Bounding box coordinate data

#####

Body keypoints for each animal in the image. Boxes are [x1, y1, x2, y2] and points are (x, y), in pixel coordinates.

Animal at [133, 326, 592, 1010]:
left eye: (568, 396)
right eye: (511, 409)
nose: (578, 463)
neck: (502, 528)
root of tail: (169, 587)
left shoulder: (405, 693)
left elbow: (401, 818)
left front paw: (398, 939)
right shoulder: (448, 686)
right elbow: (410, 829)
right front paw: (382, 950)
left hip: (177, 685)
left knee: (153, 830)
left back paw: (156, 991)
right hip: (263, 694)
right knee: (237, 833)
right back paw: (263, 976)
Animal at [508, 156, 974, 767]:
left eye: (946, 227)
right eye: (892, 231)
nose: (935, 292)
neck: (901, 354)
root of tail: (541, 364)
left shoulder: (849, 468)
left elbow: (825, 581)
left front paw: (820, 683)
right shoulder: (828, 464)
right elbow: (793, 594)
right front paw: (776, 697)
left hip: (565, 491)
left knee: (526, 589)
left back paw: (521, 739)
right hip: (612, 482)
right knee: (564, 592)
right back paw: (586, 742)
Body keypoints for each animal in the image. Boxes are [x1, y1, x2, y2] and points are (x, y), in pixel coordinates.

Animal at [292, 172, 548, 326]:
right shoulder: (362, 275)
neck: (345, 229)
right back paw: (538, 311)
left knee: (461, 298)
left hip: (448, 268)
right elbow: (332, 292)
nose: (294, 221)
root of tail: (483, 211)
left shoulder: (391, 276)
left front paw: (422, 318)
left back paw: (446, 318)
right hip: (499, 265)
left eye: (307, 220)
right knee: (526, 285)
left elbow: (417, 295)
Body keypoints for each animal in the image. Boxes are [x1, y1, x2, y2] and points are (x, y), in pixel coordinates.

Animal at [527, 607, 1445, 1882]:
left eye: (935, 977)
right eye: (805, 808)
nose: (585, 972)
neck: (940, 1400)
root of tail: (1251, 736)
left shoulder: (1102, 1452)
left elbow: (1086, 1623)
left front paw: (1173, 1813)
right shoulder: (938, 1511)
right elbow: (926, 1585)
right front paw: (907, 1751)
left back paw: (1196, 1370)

#####

- [PROBLEM TO SOLVE]
Among the entries above, find every line holding "shoulder" and copy it.

- [WRITTEN REPLY]
left shoulder: (405, 693)
right shoulder: (448, 686)
left shoulder: (849, 468)
right shoulder: (828, 464)
right shoulder: (362, 275)
left shoulder: (391, 276)
left shoulder: (1102, 1452)
right shoulder: (938, 1511)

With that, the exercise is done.